Financial Planning Advice: 401(k) Rollover Information your Financial Planner Might not Want to Tell You…

The recent Pension Protection Act offers good news for the non-spouse beneficiary of a 401(k). It is now possible to arrange a trustee-to-trustee transfer of an inherited 401(k) to an inherited IRA. This is great news for the consumer, and represents a significant change from the old law.

The new law basically offers inherited 401(k)s the same tax treatment as inherited IRAs. The 401(k) owner should now make the decision to rollover or not to rollover based on investment reasons, not tax reasons.

401(k) Rollover Distribution Background

Under the old tax laws, leaving money in a 401(k) to an heir other than your spouse carried the potential for a tax nightmare.
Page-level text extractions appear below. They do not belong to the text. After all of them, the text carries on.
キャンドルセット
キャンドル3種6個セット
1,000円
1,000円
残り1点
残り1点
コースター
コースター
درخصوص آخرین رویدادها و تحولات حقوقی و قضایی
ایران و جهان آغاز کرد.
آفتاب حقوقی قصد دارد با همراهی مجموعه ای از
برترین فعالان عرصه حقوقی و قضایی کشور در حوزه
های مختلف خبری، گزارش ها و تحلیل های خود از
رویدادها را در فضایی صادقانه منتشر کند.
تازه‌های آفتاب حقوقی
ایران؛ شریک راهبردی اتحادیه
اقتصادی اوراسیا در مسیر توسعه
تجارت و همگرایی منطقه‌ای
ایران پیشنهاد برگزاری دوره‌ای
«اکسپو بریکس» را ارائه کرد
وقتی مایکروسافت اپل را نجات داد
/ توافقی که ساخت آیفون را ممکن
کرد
Rules governing 401(k)s vary according to a particular company’s plan documents. Often plan documents stipulated that if you left your 401(k) to an heir, other than your spouse, he or she would have to take distribution of the inherited 401(k) and pay income taxes on the entire distribution the year after the death of the original owner.

On a $1M inherited 401(k) this would mean paying $350,000 in taxes immediately, and the remaining $650,000 would be outside of the tax-deferred environment. Inherited IRAs did not have that limitation. An heir with a $1M inherited IRA could take the necessary minimum required distributions and maintain the money in the tax-deferred environment—stretching the IRA’s life. And the “stretch IRA” would continue to grow tax-deferred, and could be worth $1M or more over time for the non-spouse heir.
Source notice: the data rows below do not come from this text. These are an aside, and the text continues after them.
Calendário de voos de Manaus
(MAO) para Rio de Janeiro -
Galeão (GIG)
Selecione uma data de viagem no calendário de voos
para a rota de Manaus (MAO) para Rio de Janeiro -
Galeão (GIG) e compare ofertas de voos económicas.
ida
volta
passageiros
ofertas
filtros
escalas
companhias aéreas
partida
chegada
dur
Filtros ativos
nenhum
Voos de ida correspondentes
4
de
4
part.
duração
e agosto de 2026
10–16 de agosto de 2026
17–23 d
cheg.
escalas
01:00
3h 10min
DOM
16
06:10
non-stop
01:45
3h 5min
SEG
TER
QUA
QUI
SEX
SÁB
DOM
Therefore, the best tax advice used to be “roll the money into an IRA.”

The Roll The Money Into An IRA Problem

The reason people resisted the advice and rolling the 401(k) into an IRA is that many of these old 401(k) plans have a great fixed income fund as one of their components. Many of these old fixed income funds are paying returns in excess of today’s fixed income or bond funds and many of the old timers continue to have money in these fixed income funds of their 401(k) 10 years or more after they retire.

The old law forced a choice between offering the non-spouse heir the tax benefits of the stretch IRA and the owner’s interest in keeping the money in the better-than-average fixed income fund in the 401(k). Maybe some hotshot investor could show me a much better investment than these old funds, but with my experience, I would rather have money in many of these fixed income funds (including TIAA for the 403(b) crowd) than other bond or fixed income funds.

The New Law and My Solution: Make the Best of Both Options

I am still in favor of managed money if you find a low fee, ethical advisor with a great track record. Now, however, I would likely recommend retaining the fixed income portion of the portfolio in the 401(k). The stock and growth portion of the 401(k) could be rolled into an IRA to take advantage of the broader spectrum of investment options offered through IRAs. In either case the non-spouse heir will not have to worry about the tax consequences if he or she is lucky enough to inherit either the IRA or the 401(k).